Hugh forestalled a second explosion.

It was less difficult than he expected; Rekchellet’s rage subsided almost at once to a cold, controlled fury which held S’Nash’s full and possibly admiring attention. All Hugh really had to say was, “He’ll have a hard time getting away from those growth tanks, won’t he?”

The Crotonite gave the wing-flip equivalent of a nod.

“And when he does, it will be nice that he has no more handicaps. I can meet him in the air.” He relaxed visibly, and Hugh was about to resume courtesies with the Samian who had been speaking, when S’Nash joined the conversation.

“It’s a little surprising to find you this far from Pitville, Ged.” The Erthuma looked down at the Naxian, then up again at the occupant of the skeletonlike walker. The other human figures remained silent, giving no sign they were following the conversation; Hugh recalled the unfamiliar tech translator modules which had been found in the truck, and wondered which if either of them was indeed from the home planet he himself had never seen. There was nothing about either person to attract special attention.

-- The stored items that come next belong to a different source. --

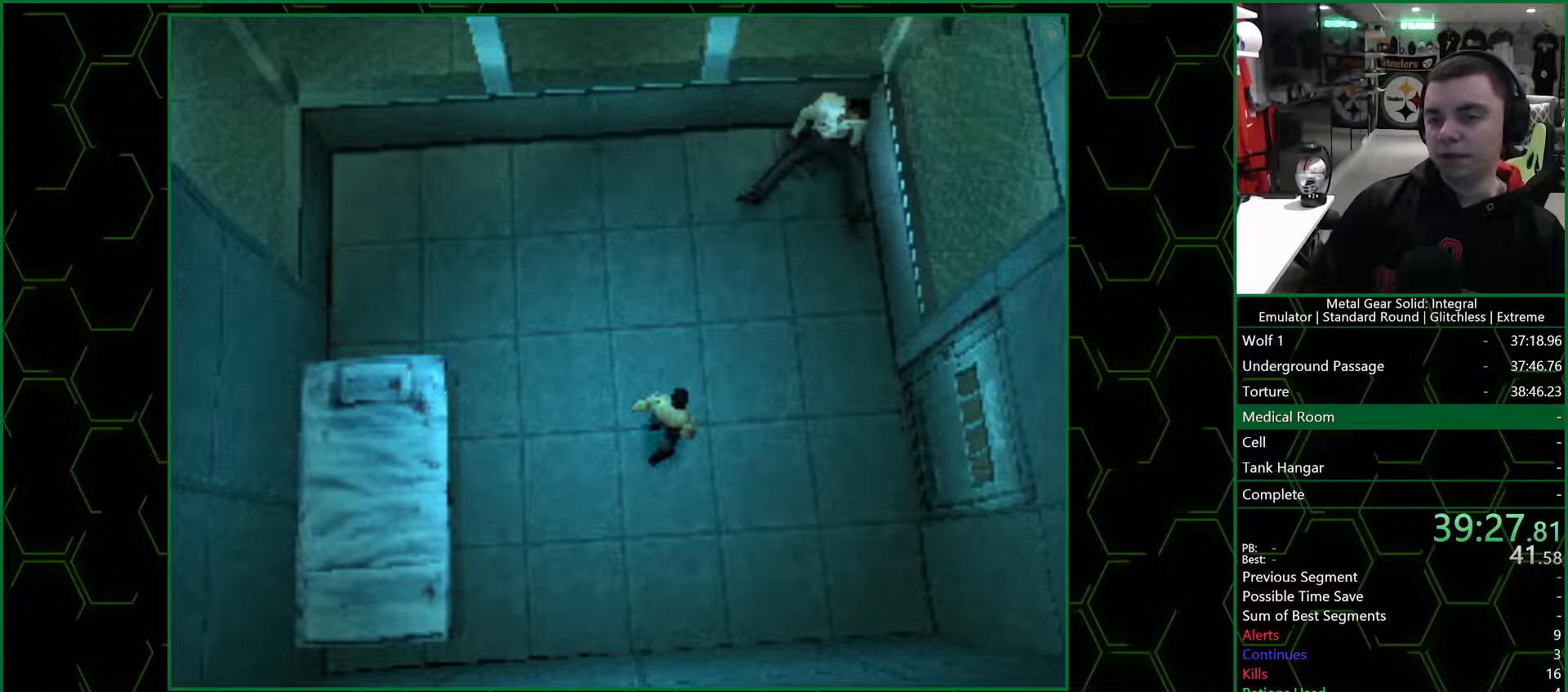
Gameplay with a controller (PlayStation layout); each line is a JSON object with the inputs held at the frame after it. "button_events" lists button changes between this image and that frame as [ms after this image, input, new state], when the widget could be followed in between (sticks are given only as held states).
{"buttons": ["CIRCLE"], "left_stick": "center", "right_stick": "center", "button_events": [[500, "CIRCLE", "down"]]}
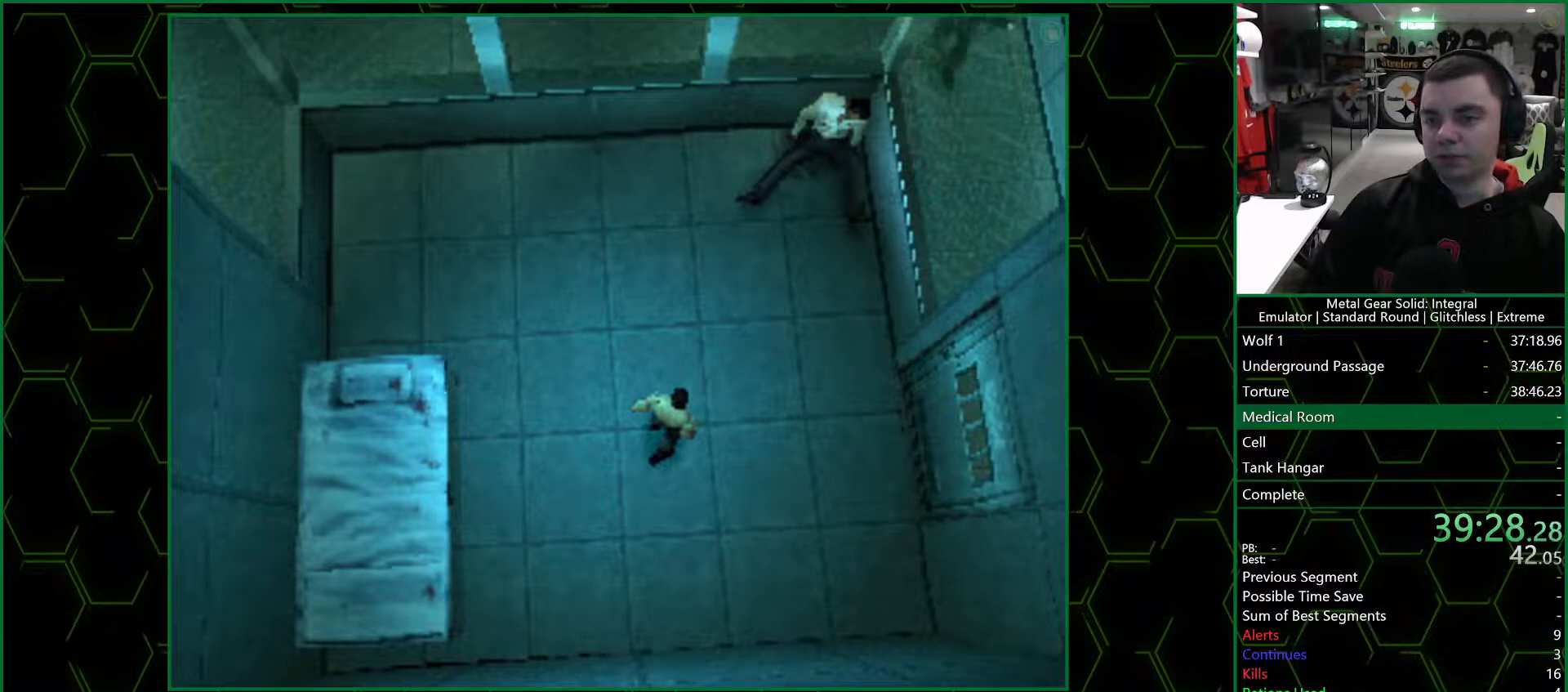
{"buttons": [], "left_stick": "right", "right_stick": "center", "button_events": [[217, "CIRCLE", "up"]]}
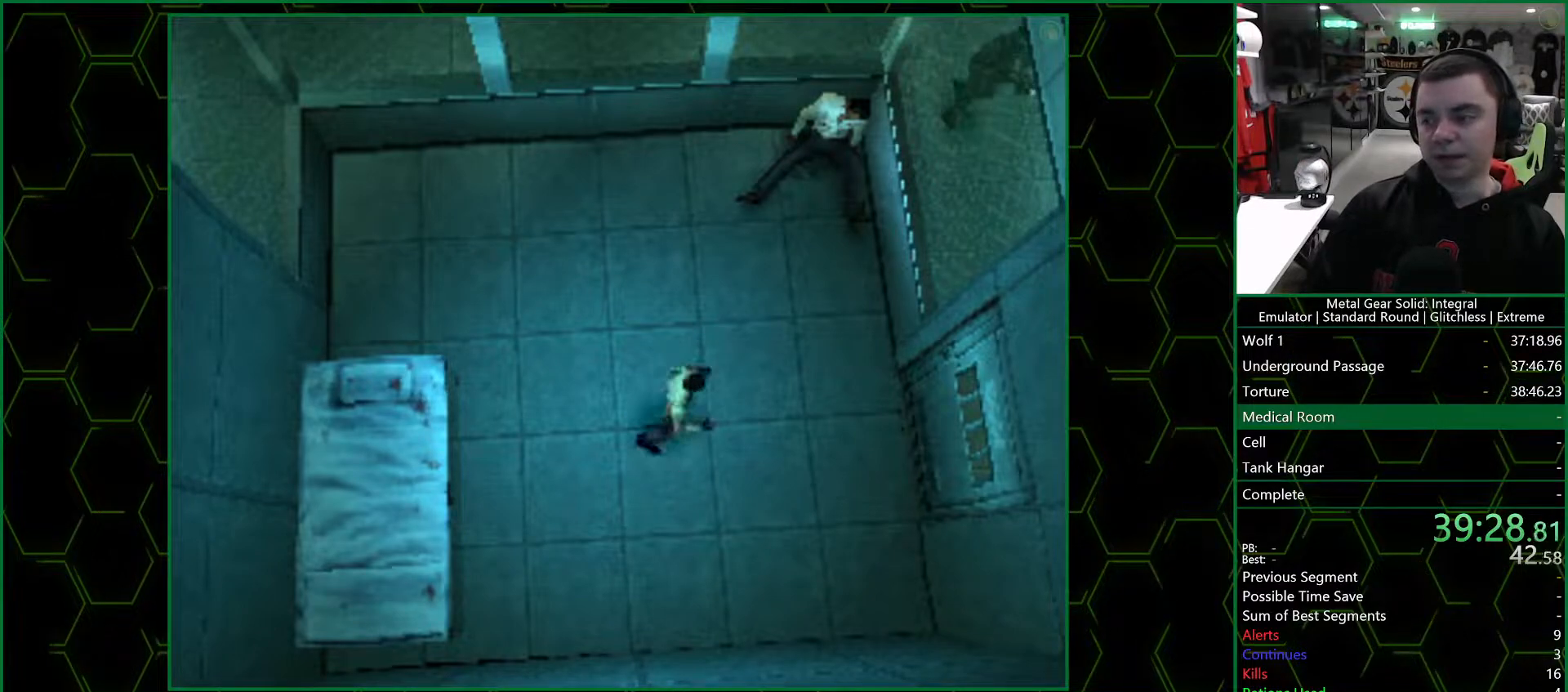
{"buttons": [], "left_stick": "down-right", "right_stick": "center", "button_events": []}
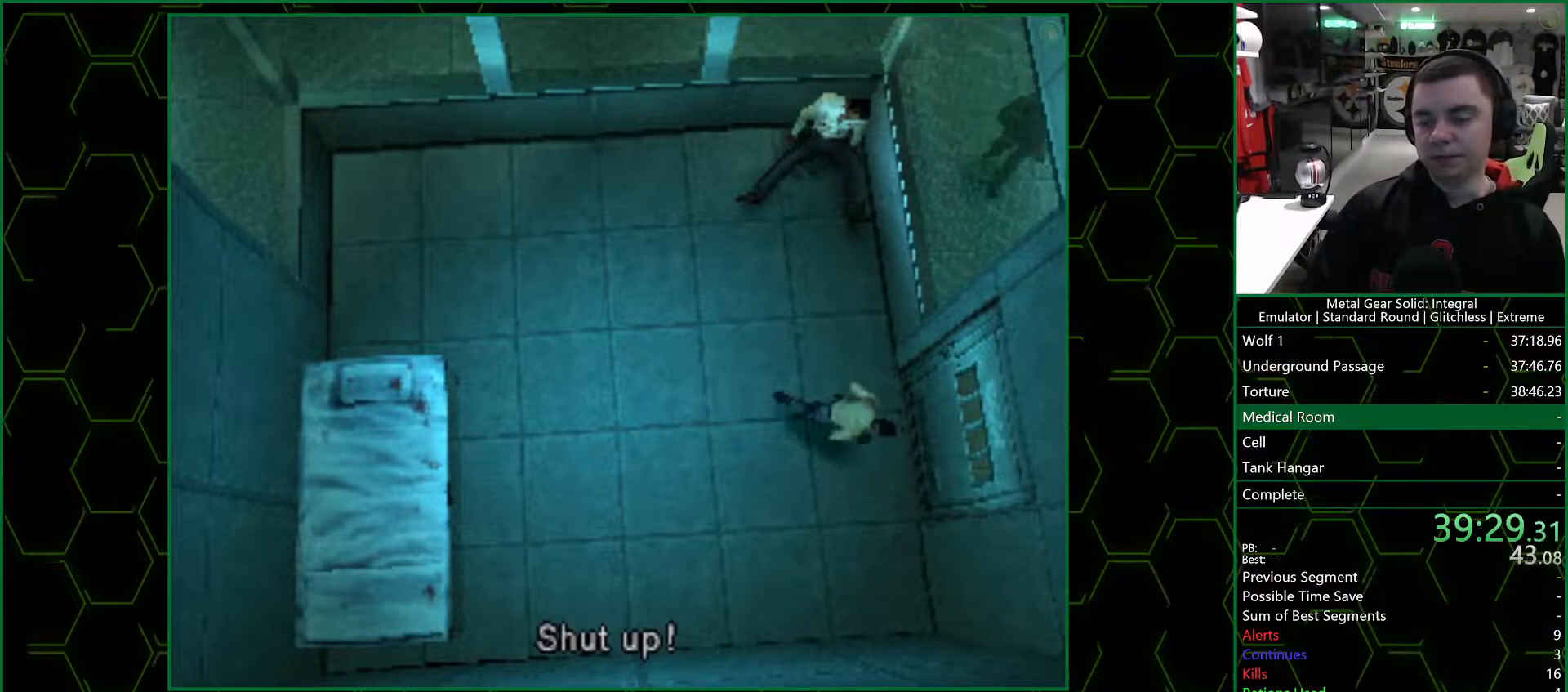
{"buttons": [], "left_stick": "center", "right_stick": "center", "button_events": [[400, "DPAD_UP", "down"], [500, "DPAD_UP", "up"]]}
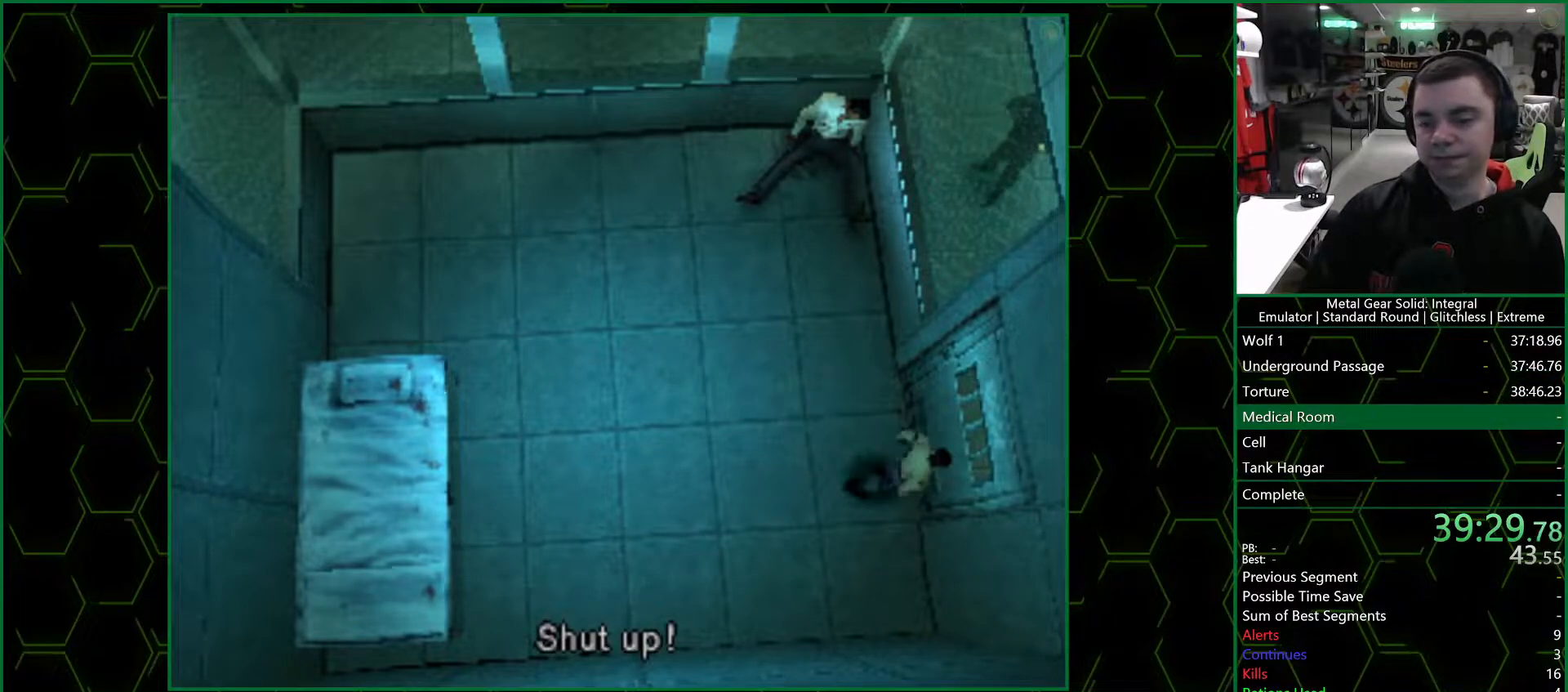
{"buttons": [], "left_stick": "up", "right_stick": "center", "button_events": []}
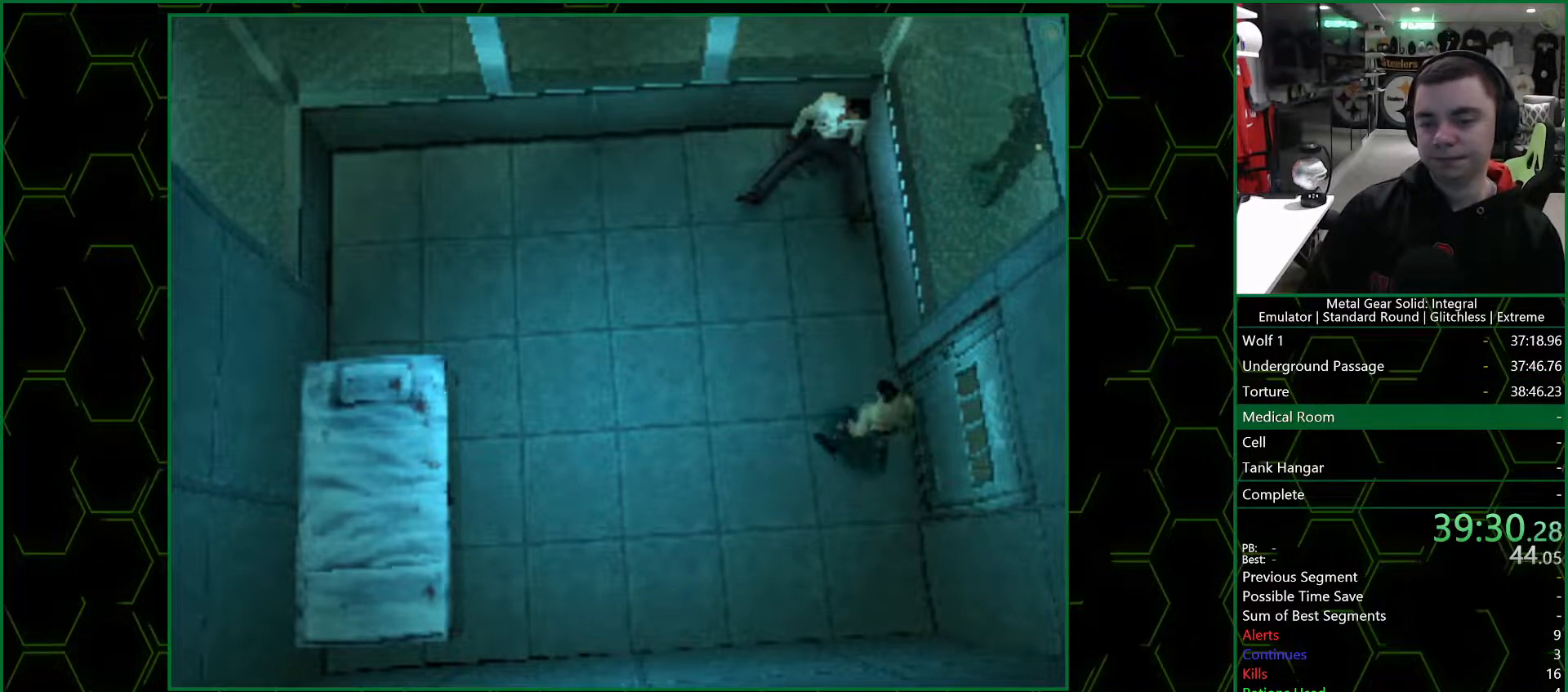
{"buttons": ["TRIANGLE"], "left_stick": "center", "right_stick": "center", "button_events": [[17, "TRIANGLE", "down"]]}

His curiosity was brief, as S’Nash’s words got through to his consciousness. Ged? Barrar couldn’t be out here. The walker looked like his, of course, though Hugh could never have sworn to all the details of the machine, and one Samian looked as much like an excessively thick steak as another. But Ged Barrar must be back at Pitville, making sure that the various details envisioned by Spreadsheet-Thinker were actually occurring as the Locrian decided they should. He was the administrator’s main connection with reality, or had presented that image. But this one had addressed him by name, he suddenly realized, and its next words removed any doubt.

“The various contingency plans feed back very nicely into the main program, and it has been some time since I have had to devote much attention to Pitville — even with Hugh’s conscience and curiosity operating,” the Samian answered calmly.

“It is you!” Hugh muttered.

“Oh, yes. I’m sorry if it surprises you, but I did mention that I had other interests.”

“Not that you were working on them. How does this connect? More important, did you know what was happening to Rekchellet?”

“Not until almost too late. I’m very sorry about that. Ennissee has been useful, but I’m afraid I didn’t fully understand what his injury had done to him. I certainly never supposed that he would only submit himself to Naxian treatment, tempting as it was, until after a — uh — test. It was foolish of me, because I do have some idea of what flying means to your people, Rekchellet. Since he could fly, however, I underestimated his — well, general bitterness.”

Beside Hugh S’Nash stirred briefly. There was no way for the Erthuma to tell whether Barrar perceived this or not. After a moment, the Naxian spoke up.

“I told you myself.”

“So you did. I still underestimated. Perhaps no one but another Crotonite, or perhaps a Habra, and now that I think of it, a Naxian. can really appreciate what a threat or injury to its wings would mean to someone who flies naturally. If you recall, I had already deduced that you have been playing that addictive Naxian game which involves what I can only describe in language as ‘composing emotional tunes’ out of the readings you obtain from non-Naxians, and therefore I had reason to doubt your objectivity. If you had actually told Hugh and Janice what you do for amusement when they asked you a year Of so ago, I might have felt otherwise.”

Hugh wondered how the Samian had known about that bit of conversation, but failed to pursue the thought as S’Nash gave its/his answer.


“It’s not exactly a game; it’s normal behavior. And it’s not just with aliens, though you’re a lot less boring than my own people, I admit,” his tones flowed calmly from Hugh’s translator.

Several frames in the Erthuma’s mental spreadsheet filled themselves simultaneously.